By Patricia O’Driscoll

As a first step in fulfilling its election promise to reestablish Tiny’s economic growth and commercial tax base, lost in the re-structuring fiasco by the previous Hastings-led Council, the incumbent Council acted quickly to secure ownership of a significant parcel of land in the Concession 8 area.

The 150 acre parcel was purchased for $235,000 for municipal purposes – industrial, commercial and other municipal objectives. Following procedural advice from Tiny’s lawyer, negotiations began in mid-May, 1995, and by mid-June Council passed By-Law 9550 confirming the purchase in accordance with requirements of the Municipal Act.

Mayor Lancia talked about the Council’s political commitment relative to this land purchase.

“We are for economic growth and development in this municipality. This Council has taken and will take steps to carry through those promises to the people. This Council inherited the detrimental results of the former Council’s restruturing give-away to Midland and Penetanguishene and consequent loss of revenue assessment. These actions of the former Council left the Township of Tiny in a precarious financial situation and hardship.
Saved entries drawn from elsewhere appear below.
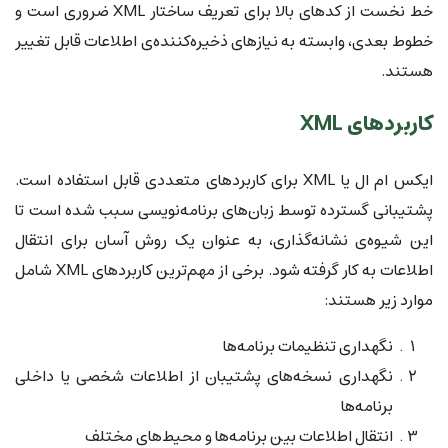
خط نخست از کدهای بالا برای تعریف ساختار XML ضروری است و
خطوط بعدی، وابسته به نیازهای ذخیره‌کننده‌ی اطلاعات قابل تغییر
هستند.
کاربردهای XML
ایکس ام ال یا XML برای کاربردهای متعددی قابل استفاده است.
پشتیبانی گسترده توسط زبان‌های برنامه‌نویسی سبب شده است تا
این شیوه‌ی نشانه‌گذاری، به عنوان یک روش آسان برای انتقال
اطلاعات به کار گرفته شود. برخی از مهم‌ترین کاربردهای XML شامل
موارد زیر هستند:
نگهداری تنظیمات برنامه‌ها
نگهداری نسخه‌های پشتیبان از اطلاعات شخصی یا داخلی
برنامه‌ها
انتقال اطلاعات بین برنامه‌ها و محیط‌های مختلف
This is not the time to use inappropriate caution in rebuilding the financial health and well being of Tiny. Rather, it is a time to use appropriate imagination and responsible action to rebuild the economic health of Tiny Township.

“We’re committed to this and we shall work to see it happen. In 5, 10 or 25 years from now, the people of this municipality will be glad that this Council embarked on a course to rebuild Tiny’s financial base, to keep everyone’s municipal taxes as low as possible.

As a Council, we are an united on this!”

Council confirmed that public meetings will be held to receive input from the community when the development process begins. Provincial regulations will guide development.

The Site the acquired land is situated immediately north of Huronia Airport and southeast of a 50-acre area where the Tiny Works Yard is located. Provincial regulations require that within 500 meters of any closed dump site certain procedures must be followed. The Works Yard, which opened in 1991, is in proximity to the closed Pauze dump site. Development of the Works Yard followed provincial regulations then and, development of the 150 acre parcel will also follow provincial regulations.

Hastings Council Supported Rezoning: In 1989, an application was submitted to rezone the parcel to “light industrial commercial”. At that time, the Ministry of Natural Resources is on record that it had no objection to the change of use to light industrial commercial. Shortly thereafter, the applicant’s personal plans changed and he abandoned the application to rezone. There was no involvement with the Ministry of Environment because the application was withdrawn and the interests of all Provincial Ministries ceased, as the public record shows.

In 1993, another application to rezone the site for a Construction Equipment School was submitted. The previous Council headed by then Mayor Ross Hastings favoured its development and approved rezoning the parcel to “light industrial”. On February 10, 1993, the Hastings, Barrie, Maurice, etc. Council voted 5-0 to rezone the site to “light Industrial”. The process was fast tracked and, five weeks later, on March 17, 1993 a public meeting was held and thereafter Council voted 5-0 to approve the zoning change to “light industrial”. At that time, the zoning change was subject to the same Ministry of Environment policy guidelines as will affect the current rezoning.

The Construction Equipment School eventually located in eastern Ontario and, as agreed upon by the applicant, if the School did not chose to locate in Tiny, the land would be rezoned back to Rural. That was done; “Rural” is the present zoning.

The present Council anticipates full public support based on its elected mandate to rebuild Tiny … Then, as now, the zoning change was and is subject to the same Ministry of Environment policy guidelines.